My question is, is there something I should look out for or be weary of? Does anything look fishy? I do not need perfect conformation, as he is just a pet. Anyway, here are some pictures


----------



## Magnolia (Jul 18, 2011)

:wub: I can't comment other than to say he's very handsome.


----------



## Konotashi (Jan 11, 2010)

If one of the parents is AKC, but the other is not, then there would be no way for her to get the pups registered. If the dam has AKC registration (since you said the sire is), then the pups can be registered, so long as the registration on both parents is unlimited. (Limited registration means puppies from the parents cannot be registered). 

What does it state in the health guarantee? Anything about hip or elbow displaysia?


----------



## Lucy Dog (Aug 10, 2008)

1. yes... big litter, but possible.

2. Post the pedigree. If no pedigree post the sire and dams name and/or AKC registration numbers.

Not too sure what you were asking with 3 and 4.

If that's your puppy in the pictures than he's definitely a purebred GSD... no question about it. How old is he?


----------



## Cassidy's Mom (Mar 30, 2003)

mrudderman24 said:


> 1. My breeder told me my pup came from a litter of 12 pups. Is this even possible for GSDs?


I don't think it's common, but it is possible - I remember a breeder (might have been here or on another GSD board, can't recall), who had a litter of 12 pups not long ago. My first GSD, Sneaker, was from a litter of 10.


----------



## mrudderman24 (Sep 5, 2011)

thanks Magnolia 

Konotashi, both parents are AKC registered. I just thought it was unusual that there were 12 pups in one litter. I will have to look at the contract for the specifics on the health gurantee.


----------



## mrudderman24 (Sep 5, 2011)

Here is the pedigree I saved from their website earlier this year. I also have the official one from the AKC, which is basically the same as below


----------



## Lucy Dog (Aug 10, 2008)

There's nothing on the pedigree database, but both parents are definitely AKC registered.

You can look them up here if you'd like: http://www.akc.org/store/free/


----------



## KZoppa (Aug 14, 2010)

OP, my dog is from a BYB breeder, no papers. She's from a little of 11. Her moms first litter had 5 pups in it. So its possible. litters range in size.

your boy is certainly PB. Patterned sable. 

I'm no good with pedigrees (yet) so i cant help you there.


----------



## mrudderman24 (Sep 5, 2011)

Lucy Dog said:


> 1. yes... big litter, but possible.
> 
> 2. Post the pedigree. If no pedigree post the sire and dams name and/or AKC registration numbers.
> 
> ...


Posted. He is 11 months old. Yes , that is him in the pictures. Good to know its not unsual to have a big litter. He looks more grown up in some of those first pics. He still has a little bit of the awkward/lanky look.

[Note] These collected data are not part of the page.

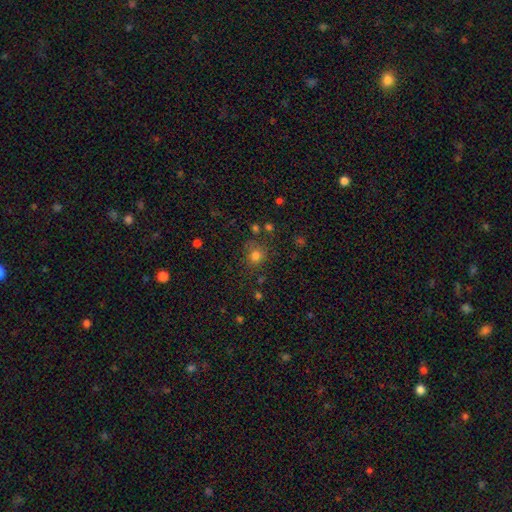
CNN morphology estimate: smooth-or-featured: smooth: 77% | star or artifact: 16% | featured or disk: 7%
  how-rounded: round: 83% | in between: 16% | cigar-shaped: 1%
  merging: none: 73% | minor disturbance: 15% | major disturbance: 6% | merger: 6%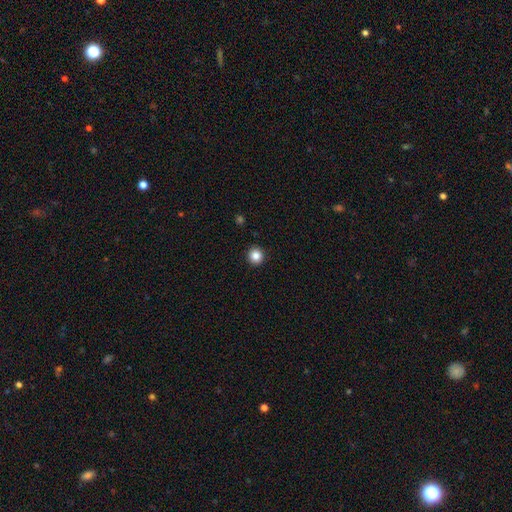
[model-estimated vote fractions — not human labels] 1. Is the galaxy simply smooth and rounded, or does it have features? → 86% smooth, 10% star or artifact, 4% featured or disk.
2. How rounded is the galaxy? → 94% round, 5% in between, 1% cigar-shaped.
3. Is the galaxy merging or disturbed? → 93% none, 4% minor disturbance, 2% major disturbance, 1% merger.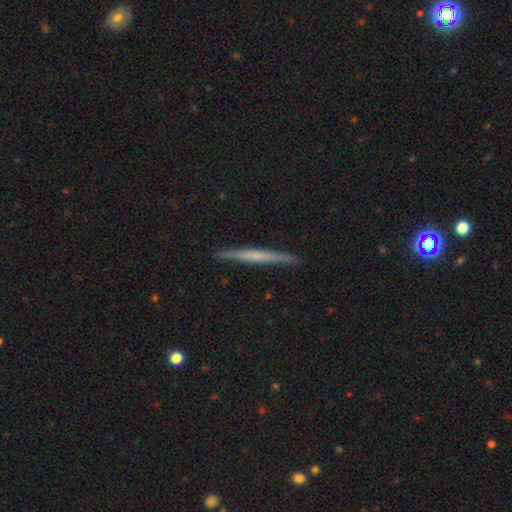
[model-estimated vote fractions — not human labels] Morphology: type=featured or disk (52%); edge-on=yes (97%); edge-on bulge=none (70%); merging=none (91%).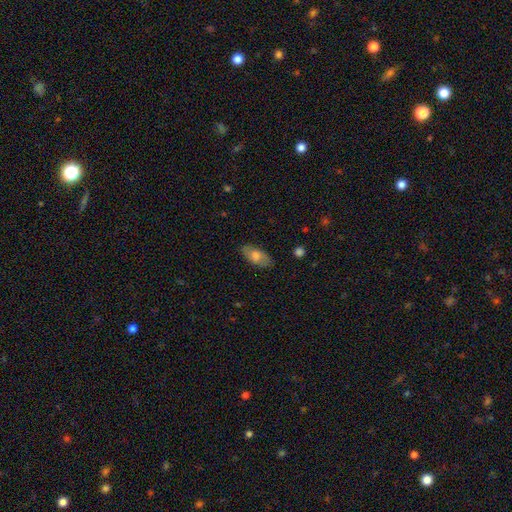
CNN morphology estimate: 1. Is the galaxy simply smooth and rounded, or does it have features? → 70% smooth, 23% featured or disk, 7% star or artifact.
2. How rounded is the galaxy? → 91% in between, 6% cigar-shaped, 3% round.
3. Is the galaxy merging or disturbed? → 82% none, 13% minor disturbance, 3% major disturbance, 1% merger.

I just wanted to make sure he was purebred. His tail is usually down, with a slight hook. But when he is amped up, it curls. I posted another thread about that, and people said that is sometimes normal, as long as it isn't like that all the time?

I have no reason NOT to believe my breeder, but I wanted to get everyone's opinion on here once and for all


----------



## Emoore (Oct 9, 2002)

My mother-in-law's GSD had 14 puppies, but she killed one. 

I wouldn't worry too much about whether the AKC papers are faked unless you're planning to breed or compete. I think you've learned enough to know you shouldn't breed. There are ways to fake AKC registration, but I honestly wouldn't worry much about it if I were you. 

Just love your dog. 




Edit: The dog killed the puppy, not my mother-in-law. I just realized that sentence sounded bad.


----------



## Lucy Dog (Aug 10, 2008)

Don't worry... he's definitely purebred.


----------



## selzer (May 7, 2005)

mrudderman24 said:


> I had a few things I just wanted to ask you guys. Hopefully the board can help.
> 
> We got our puppy from a BYB. I didn't even know what a BYB was until I spent some time on this board. My dog has AKC papers. My dog's sire came from a responsible breeder (decent lines, OFA'd), while his dam, came from another BYB (pet lines, no health tests)
> 
> ...


The dog is beautiful. LOVE HIM. Who cares where he came from, if you like him? It sounds like you have a breeder who is starting out or not very experienced yet. Lucky you. A breeder with 4 or 5 more years of experience might not bother to put together a packet of information, follow up after the sale, spend as much time with you. 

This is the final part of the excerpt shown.